(Source extract):
UC Davis students protest police pepper spraying, demand entry into press conference
Approximately 500 UC Davis students demonstrated their dissatisfaction with university leadership the afternoon of Nov. 19 outside the Surge II building on campus. Their protest truncated a press conference addressing the Nov. 18 police response to the Occupy UC Davis encampment.
“Whose university?” one student chanted, demanding entry into the closed conference. “Our university!” the crowd shouted back.
At 4 p.m., when the conference began, news trucks were already on the scene, capturing footage of the students rallying to various cries.
“Cops off campus!” students shouted.
The crowd assembled outside the door of the Surge II building, where UC Davis senior public information representative Andy Fell barred the students from entry. The majority of the students formed a thick chain around the building, while others climbed trees to document the event with cell phones and cameras.
“Take responsibility!” students shouted, pounding on the wall of the building. University officials would not let students inside because of limited space. Students demanded that the conference be moved across the street so that “we can all participate!”

(Required tasks):
1. Write out the passage from the article on the UC Davis protest, starting with "UC Davis students protest" and going on through "UC Davis encampment.".
2. According to the article on the UC Davis protest, why did university officials not let students into the press conference?

(Dataset extract):
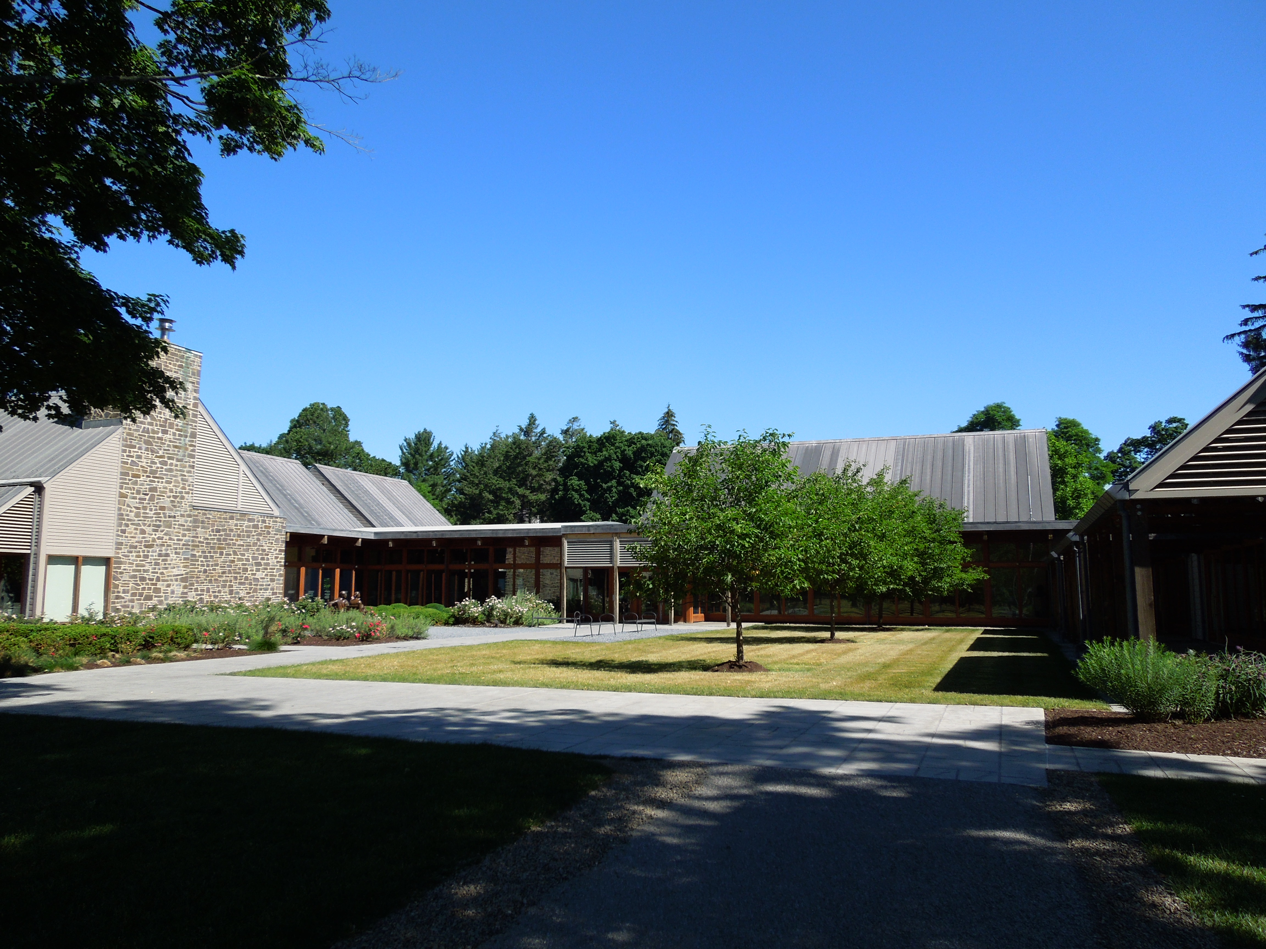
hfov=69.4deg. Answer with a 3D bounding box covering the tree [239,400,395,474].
[{"bbox_3d":[-31.739,2.922,93.130,15.238,20.831,13.715,3,-8,-19],"label":"tree"}]

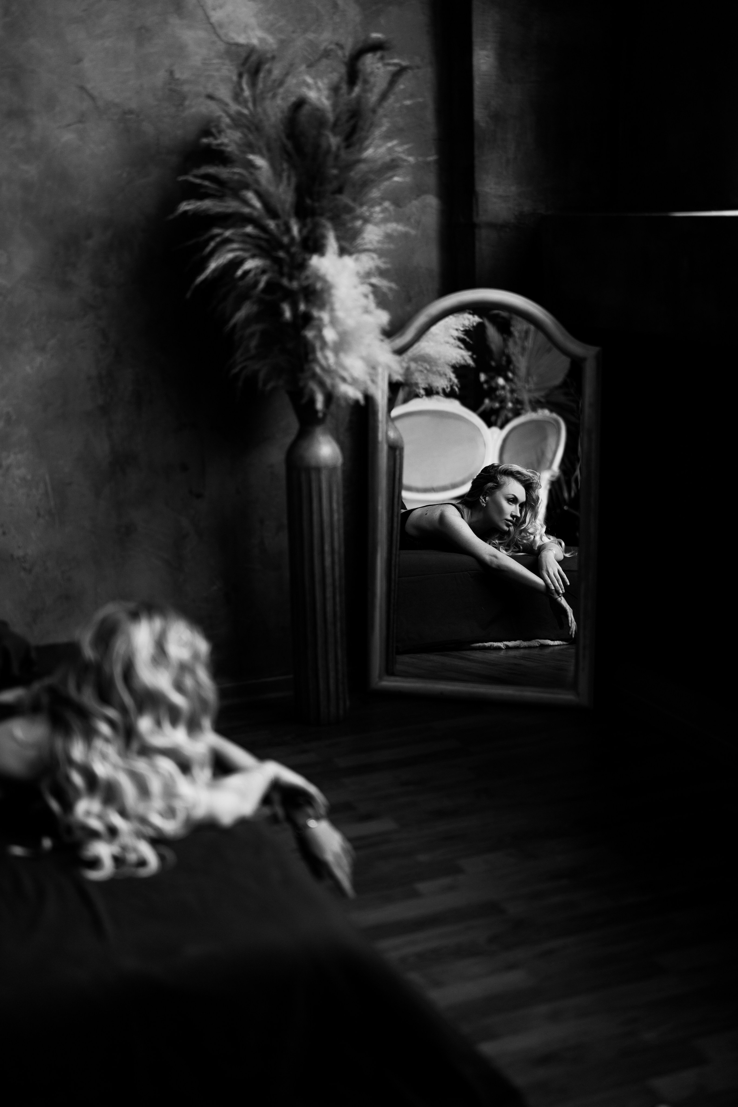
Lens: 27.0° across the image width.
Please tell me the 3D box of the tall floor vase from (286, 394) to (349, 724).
[{"bbox_3d":[-0.129,0.007,3.843,0.146,0.838,0.146,-1,13,0],"label":"tall floor vase"}]

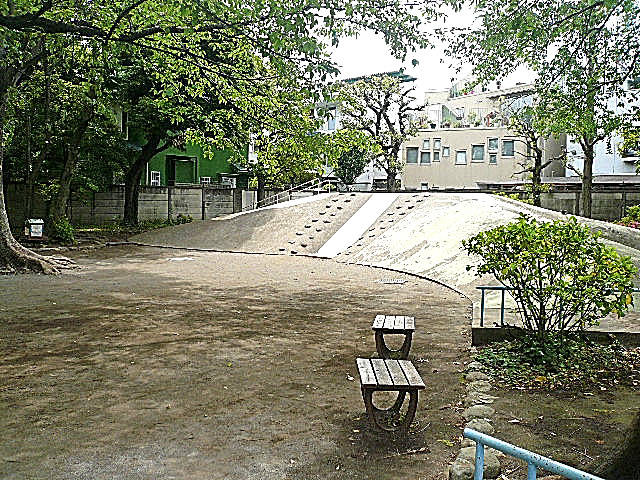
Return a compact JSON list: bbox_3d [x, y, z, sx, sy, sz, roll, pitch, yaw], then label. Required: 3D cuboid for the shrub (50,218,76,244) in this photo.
[{"bbox_3d":[-9.750,-0.350,19.617,1.000,1.070,0.950,-2,4,-26],"label":"shrub"}]

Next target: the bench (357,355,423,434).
[{"bbox_3d":[0.523,1.179,3.967,0.440,0.350,0.670,0,4,1],"label":"bench"}]

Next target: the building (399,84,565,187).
[{"bbox_3d":[9.300,-4.450,30.982,9.200,8.200,7.500,1,4,8],"label":"building"}]

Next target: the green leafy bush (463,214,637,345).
[{"bbox_3d":[2.500,0.441,5.739,1.800,1.440,1.550,0,4,0],"label":"green leafy bush"}]

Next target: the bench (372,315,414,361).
[{"bbox_3d":[0.820,1.071,5.688,0.435,0.350,0.665,1,4,10],"label":"bench"}]

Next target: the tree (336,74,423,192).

(Outputs by task):
1.
UC Davis students protest police pepper spraying, demand entry into press conference
Approximately 500 UC Davis students demonstrated their dissatisfaction with university leadership the afternoon of Nov. 19 outside the Surge II building on campus. Their protest truncated a press conference addressing the Nov. 18 police response to the Occupy UC Davis encampment.

2. Officials would not let the students inside because of limited space.